Bize öyle bir uyduruk bir demokrasi enjekte etmişler ki, devletimizi yıkmaya çalışanlara devlet hem Milletvekili maaşı veriyor, hem de Milletvekili dokunulmazlık zırhı ile koruyor.

Bunun adına da demokrasi deniliyor.

Aptallık denirse bence, daha uygun olur.

Devlet millet bütünleşmesi bu korkunç komployu enkazın altına gömdü.

Yine başaramadılar.

***

            "Bir musibet bin nasihatten evladır" .

15 Temmuz işgal girişimi bağımsız Türkiye idealimizin miladı oldu.

Asrın Afeti ise Allah’ın büyüklüğünü hatırlamamıza vesile oldu.

Ülke sevgisi ile Allah bilinci bizi zafere ulaştıracaktır.

Ancak eksikliklerimizi gidermek zorundayız.

Kesinlikle demokrasi anlayışımız, vatan sevgimize ve kültürümüze uygun bir şekilde yeniden yapılandırılmalıdır.

Anayasa, vatanımızı koruyan ve kollayan bir duruma getirilmelidir.

Ceza ve hukuk yasalarımız yeniden dizayn edilmelidir.

Avrupa’nın artıklarını kopyala yapıştır anlayışından vaz geçmeliyiz.

Vatana ihanet suçu işleyenler vatandaşlıktan çıkarılmalı ya da en azından ömür boyu siyasi yasaklı olmalıdırlar.
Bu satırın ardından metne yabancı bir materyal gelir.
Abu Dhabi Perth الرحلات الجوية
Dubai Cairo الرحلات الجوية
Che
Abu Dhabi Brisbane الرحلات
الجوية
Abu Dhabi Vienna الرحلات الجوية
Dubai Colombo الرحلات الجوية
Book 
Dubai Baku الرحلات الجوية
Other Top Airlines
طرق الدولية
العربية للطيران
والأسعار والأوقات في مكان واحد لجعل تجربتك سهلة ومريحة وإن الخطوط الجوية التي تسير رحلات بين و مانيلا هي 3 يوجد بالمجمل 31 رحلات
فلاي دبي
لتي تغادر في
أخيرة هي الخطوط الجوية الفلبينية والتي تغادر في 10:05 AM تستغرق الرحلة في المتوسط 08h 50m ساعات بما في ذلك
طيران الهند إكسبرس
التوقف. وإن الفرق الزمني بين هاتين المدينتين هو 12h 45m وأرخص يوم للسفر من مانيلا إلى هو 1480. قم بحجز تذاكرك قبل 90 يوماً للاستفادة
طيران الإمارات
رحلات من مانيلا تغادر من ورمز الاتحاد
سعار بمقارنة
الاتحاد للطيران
Kısmi olağanüstü hal ilan edilmiştir.

Bence bu yeterli değildir.

Ülke genelinde ilan edilmeli, Meclis fes edilerek ihanetçi vekiller yargı önüne çıkarılmalı, tüm hainler tutuklanmalı, seçim iptal edilmeli, ihanetçiler enkaza gömülmeden seçim yapılmamalı…

FETÖ’nün yedili masası ile seçime gitmek demek bu hainleri meşrulaştırmak anlamına gelir.

***

            Bu felaketin üstesinden geleceğiz.

Ancak bizi bekleyen ihanet felaketi için çok ciddi ve radikal kararlar almak zorundayız.

Bize diktatör desinler.

Zaten diyorlar.

Devletin demir yumruğunu kullanmak zorundasınız.

Kim ne derse desin.

Bu alçak soysuzlardan kurtulmadığımız sürece tehlike içindeyiz demektir.

Allah ülkemize, Devletimize güç versin.